**TEXT BLOCK:**
3/06/2012

03-06-12 - The Worker Wake and Semaphore Delay Issue

Let's say you have a pool of worker threads, and some of them may be asleep. How should you wake them up?

The straightforward way is to use a semaphore which counts the work items, and wait the worker threads on the semaphore. Workers will go to sleep when there is no work for them, and wake up when new work is pushed.

But this is rather too aggressive about waking workers. If you push N items (N less than the number of worker threads) it will wake N workers. But by the time some of those workers wake there may be nothing for them to do.

Let's look at a few specific issues.

First of all, when you're making a bunch of work items, you might want to delay inc'ing the semaphore until you have made all the items, rather than inc'ing it each time. eg. instead of :


1 : incremental push :

push item A
inc sem
push item B 
inc sem
...

**THE DATA:**
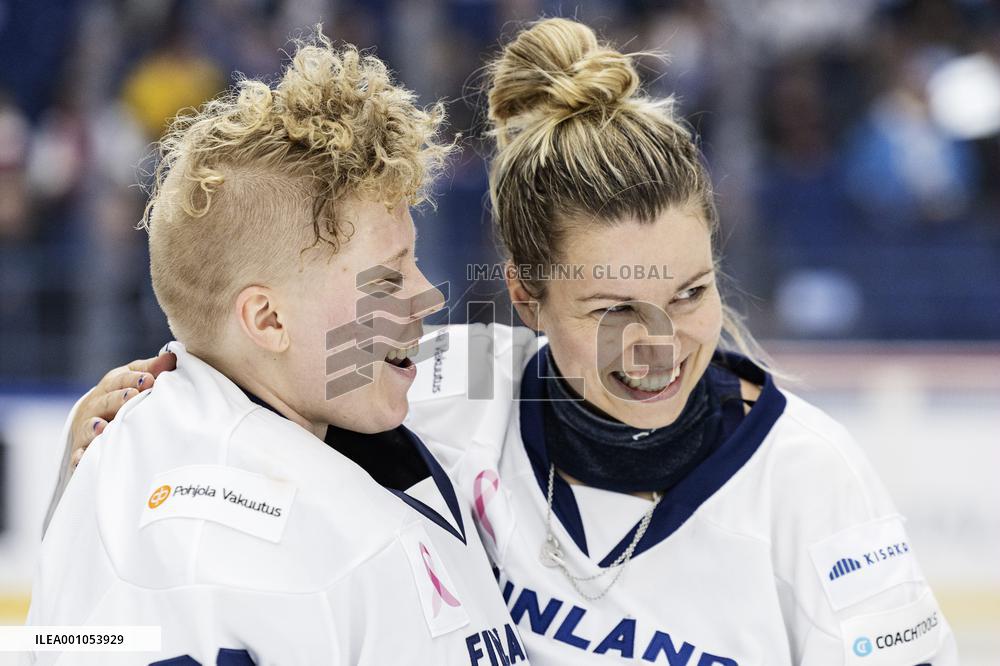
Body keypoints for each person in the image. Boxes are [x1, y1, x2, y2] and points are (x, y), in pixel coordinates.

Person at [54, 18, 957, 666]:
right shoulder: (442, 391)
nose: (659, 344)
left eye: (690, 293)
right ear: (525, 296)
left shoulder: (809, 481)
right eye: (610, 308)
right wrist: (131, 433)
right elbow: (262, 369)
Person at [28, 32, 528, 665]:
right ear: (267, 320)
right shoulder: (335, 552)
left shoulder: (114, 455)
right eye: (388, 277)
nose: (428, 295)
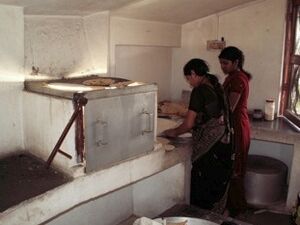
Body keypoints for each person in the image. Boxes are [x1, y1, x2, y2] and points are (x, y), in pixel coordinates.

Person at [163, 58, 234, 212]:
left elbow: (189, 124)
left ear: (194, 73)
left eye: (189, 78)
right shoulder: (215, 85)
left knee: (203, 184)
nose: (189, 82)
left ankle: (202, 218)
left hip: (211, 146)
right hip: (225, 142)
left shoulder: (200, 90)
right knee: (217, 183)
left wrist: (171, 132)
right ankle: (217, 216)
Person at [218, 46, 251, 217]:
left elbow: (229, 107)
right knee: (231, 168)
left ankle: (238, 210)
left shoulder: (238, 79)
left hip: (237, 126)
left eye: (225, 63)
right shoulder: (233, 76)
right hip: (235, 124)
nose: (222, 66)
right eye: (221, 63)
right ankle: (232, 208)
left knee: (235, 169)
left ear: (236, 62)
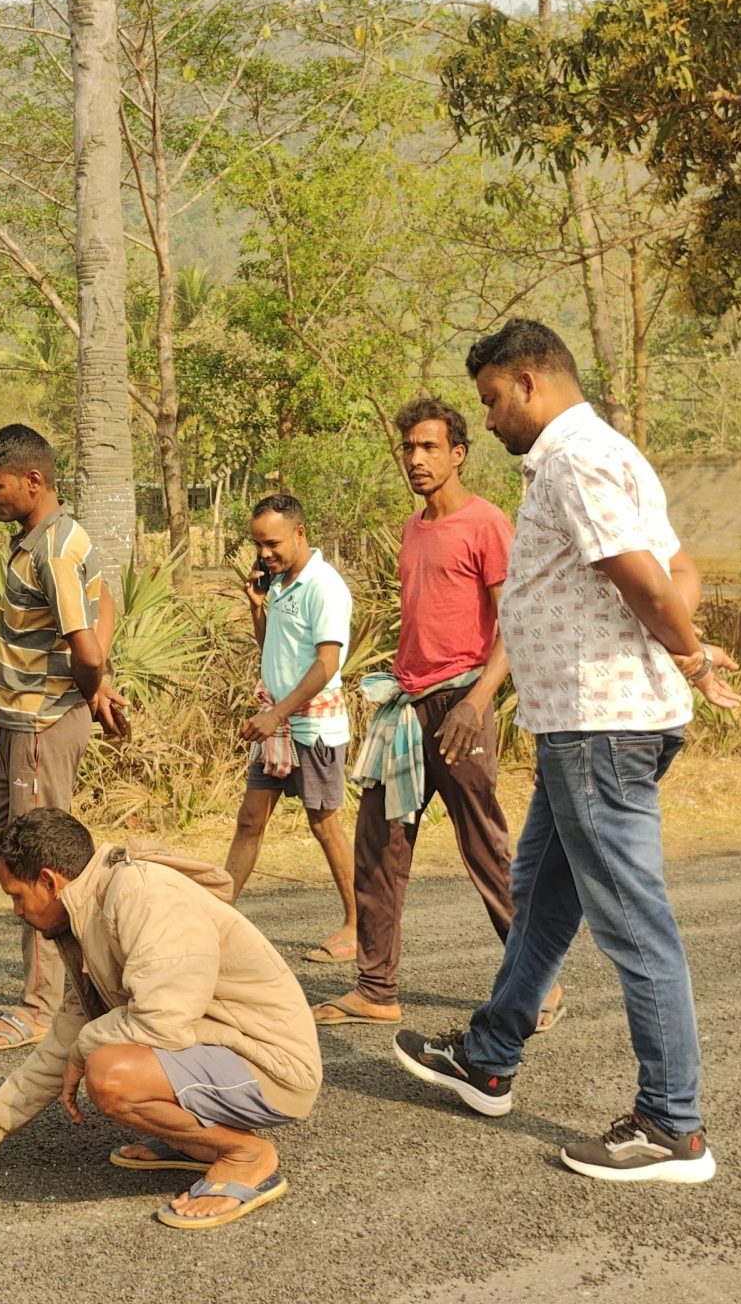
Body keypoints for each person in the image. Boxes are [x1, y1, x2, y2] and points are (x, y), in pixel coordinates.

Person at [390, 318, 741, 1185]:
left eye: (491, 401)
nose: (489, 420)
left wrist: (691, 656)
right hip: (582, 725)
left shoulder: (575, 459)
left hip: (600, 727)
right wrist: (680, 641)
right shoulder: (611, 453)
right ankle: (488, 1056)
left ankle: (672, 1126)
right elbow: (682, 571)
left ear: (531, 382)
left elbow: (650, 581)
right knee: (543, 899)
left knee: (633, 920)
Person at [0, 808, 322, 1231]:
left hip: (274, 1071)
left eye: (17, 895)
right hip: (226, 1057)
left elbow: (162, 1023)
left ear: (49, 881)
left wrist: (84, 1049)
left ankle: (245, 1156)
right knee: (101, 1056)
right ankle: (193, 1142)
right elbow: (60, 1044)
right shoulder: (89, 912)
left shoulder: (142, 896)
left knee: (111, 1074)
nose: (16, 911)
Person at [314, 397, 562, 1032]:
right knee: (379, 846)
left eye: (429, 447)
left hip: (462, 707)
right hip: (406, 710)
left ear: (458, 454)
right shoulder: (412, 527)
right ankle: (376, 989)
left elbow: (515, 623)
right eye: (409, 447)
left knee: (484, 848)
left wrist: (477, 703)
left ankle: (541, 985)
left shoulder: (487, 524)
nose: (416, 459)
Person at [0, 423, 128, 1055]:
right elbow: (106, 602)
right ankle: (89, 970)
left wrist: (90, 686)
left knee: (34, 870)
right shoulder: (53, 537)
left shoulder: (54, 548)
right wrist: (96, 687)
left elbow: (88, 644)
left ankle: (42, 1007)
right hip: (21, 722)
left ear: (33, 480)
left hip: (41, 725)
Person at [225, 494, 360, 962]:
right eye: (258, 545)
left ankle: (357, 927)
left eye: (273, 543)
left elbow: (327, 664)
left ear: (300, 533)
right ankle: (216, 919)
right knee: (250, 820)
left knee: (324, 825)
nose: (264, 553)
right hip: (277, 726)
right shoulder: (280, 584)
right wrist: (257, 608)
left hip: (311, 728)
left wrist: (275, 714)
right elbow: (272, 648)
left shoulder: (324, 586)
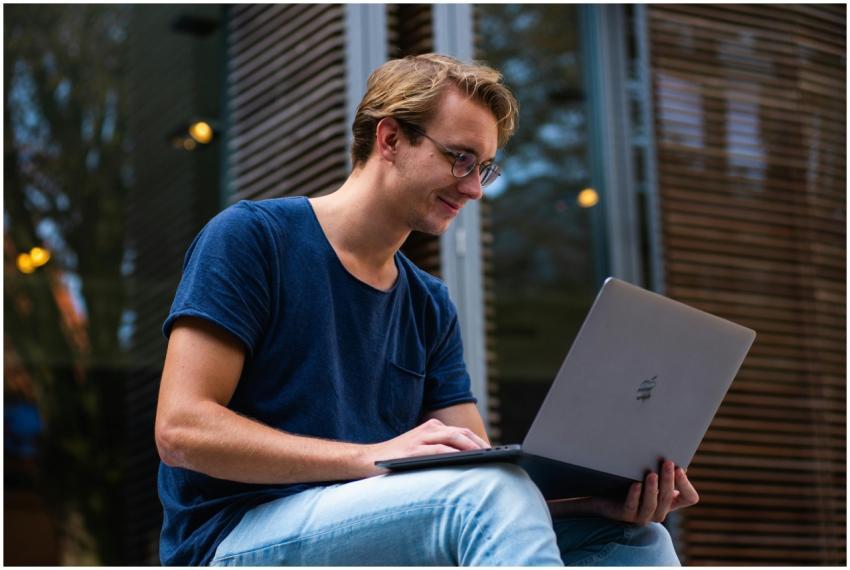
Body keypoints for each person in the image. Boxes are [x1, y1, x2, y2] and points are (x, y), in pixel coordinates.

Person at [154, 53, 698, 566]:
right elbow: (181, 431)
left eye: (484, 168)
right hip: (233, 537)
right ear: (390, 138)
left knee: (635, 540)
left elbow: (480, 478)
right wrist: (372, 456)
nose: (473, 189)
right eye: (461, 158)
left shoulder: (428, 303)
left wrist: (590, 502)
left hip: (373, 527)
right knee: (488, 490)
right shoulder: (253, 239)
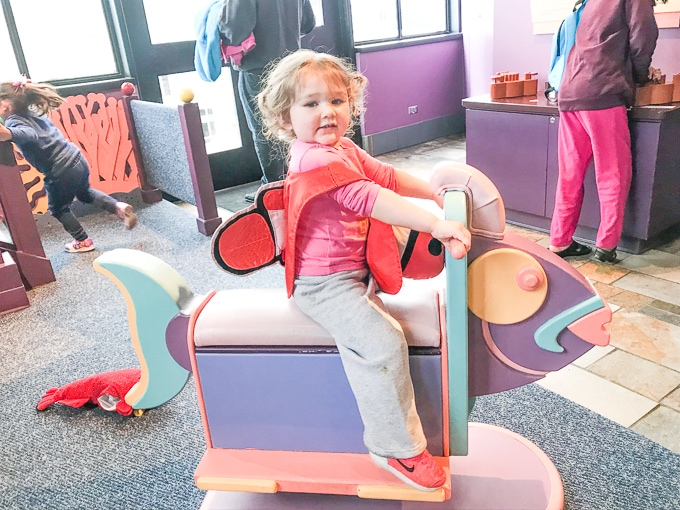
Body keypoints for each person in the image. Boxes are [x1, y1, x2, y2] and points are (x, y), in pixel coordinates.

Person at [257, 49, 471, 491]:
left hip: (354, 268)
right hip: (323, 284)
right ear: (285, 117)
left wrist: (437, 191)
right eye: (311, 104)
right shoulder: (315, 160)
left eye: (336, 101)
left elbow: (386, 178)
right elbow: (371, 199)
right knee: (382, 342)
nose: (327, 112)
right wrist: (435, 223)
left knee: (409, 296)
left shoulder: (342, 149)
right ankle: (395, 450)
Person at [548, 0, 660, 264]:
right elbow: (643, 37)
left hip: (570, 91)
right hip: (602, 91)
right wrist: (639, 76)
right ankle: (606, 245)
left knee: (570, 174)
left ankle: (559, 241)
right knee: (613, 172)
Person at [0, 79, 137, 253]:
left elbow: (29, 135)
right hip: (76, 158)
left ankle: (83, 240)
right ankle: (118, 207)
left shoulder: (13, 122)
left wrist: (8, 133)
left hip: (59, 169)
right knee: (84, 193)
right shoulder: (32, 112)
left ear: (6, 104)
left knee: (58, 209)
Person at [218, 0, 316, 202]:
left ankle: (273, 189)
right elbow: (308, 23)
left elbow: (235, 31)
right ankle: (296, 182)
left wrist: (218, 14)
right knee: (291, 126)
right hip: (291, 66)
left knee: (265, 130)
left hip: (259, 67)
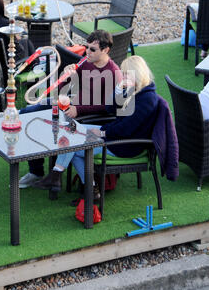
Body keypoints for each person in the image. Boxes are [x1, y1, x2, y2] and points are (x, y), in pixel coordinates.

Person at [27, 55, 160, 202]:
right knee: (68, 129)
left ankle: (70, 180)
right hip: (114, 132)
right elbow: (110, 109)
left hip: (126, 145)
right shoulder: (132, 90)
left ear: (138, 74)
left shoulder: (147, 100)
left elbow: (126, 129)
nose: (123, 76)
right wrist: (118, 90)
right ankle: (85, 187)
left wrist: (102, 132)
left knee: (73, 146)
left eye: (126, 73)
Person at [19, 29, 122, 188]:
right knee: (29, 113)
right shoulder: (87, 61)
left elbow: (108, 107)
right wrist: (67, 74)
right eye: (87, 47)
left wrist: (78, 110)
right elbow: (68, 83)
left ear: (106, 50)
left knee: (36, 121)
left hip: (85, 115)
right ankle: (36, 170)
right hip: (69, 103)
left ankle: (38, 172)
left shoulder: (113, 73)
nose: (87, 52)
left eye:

**PROBLEM:**
Reproduce the entire post on the worker wake and semaphore delay issue word for word. The records bear no relation to the text.

**SOLUTION TO THE EXERCISE:**
3/06/2012

03-06-12 - The Worker Wake and Semaphore Delay Issue

Let's say you have a pool of worker threads, and some of them may be asleep. How should you wake them up?

The straightforward way is to use a semaphore which counts the work items, and wait the worker threads on the semaphore. Workers will go to sleep when there is no work for them, and wake up when new work is pushed.

But this is rather too aggressive about waking workers. If you push N items (N less than the number of worker threads) it will wake N workers. But by the time some of those workers wake there may be nothing for them to do.

Let's look at a few specific issues.

First of all, when you're making a bunch of work items, you might want to delay inc'ing the semaphore until you have made all the items, rather than inc'ing it each time. eg. instead of :


1 : incremental push :

push item A
inc sem
push item B 
inc sem
...